Federal AIDS experts called the new OraQuick test so easy to use that it should dramatically cut that number, helping thousands more people learn they're infected so they can seek treatment - and stop spreading the disease.
To use OraQuick, a health worker simply pricks a person's finger, puts a spot of blood into a vial containing a developing solution, and then dips the sticklike testing device into the vial.
Reading the results is similar to reading common pregnancy tests: A single reddish line on the OraQuick dipstick means no HIV. Two reddish lines means the person may be infected and needs a confirmatory test to be sure.
The test detects antibodies to HIV, and scientific studies show it provides results with 99.6 percent accuracy, the Food and Drug Administration said in announcing Thursday's approval.
An easy, rapid test has long been in demand: The military wants one simple enough for battlefield use. Obstetricians want to test women in labor who don't know their HIV status so that babies of infected mothers can get immediate treatment that might keep them healthy. Hospitals want a fast way to tell whether health workers exposed to blood from HIV-infected patients need to be given anti-HIV medication.

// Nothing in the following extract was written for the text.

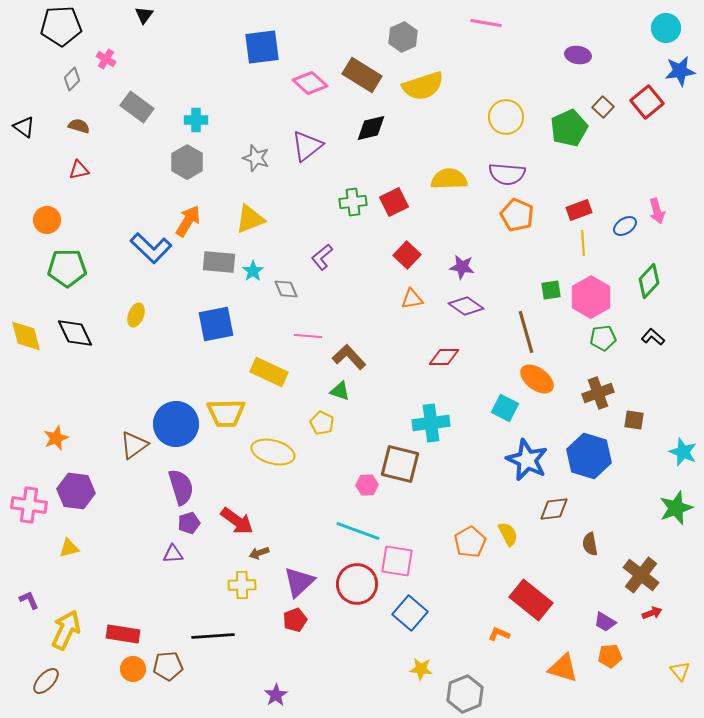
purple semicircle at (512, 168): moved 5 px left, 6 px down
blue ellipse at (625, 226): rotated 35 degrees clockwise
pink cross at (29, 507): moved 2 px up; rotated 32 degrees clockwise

And AIDS activists say a rapid test easy enough for use by social workers instead of health workers would be a boon to increasing the availability of HIV testing, particularly in inner cities or poor rural areas where access to health clinics is limited.
OraQuick may indeed prove that easy, but for now it can be offered only by certified health workers because of a legal hitch, Health and Human Services Secretary Tommy Thompson said Thursday.
The law requires that some types of medical tests be given only by health workers certified in certain laboratory standards - unless the test's manufacturer requests and receives a federal waiver allowing use with less stringent oversight.
Manufacturer OraSure Technologies Inc. has not yet asked for that waiver, but Thompson publicly urged the company to take that step so OraQuick could be offered more broadly.
The Centers for Disease Control and Prevention estimates that between 850,000 and 950,000 Americans have HIV, and a quarter of them don't know it.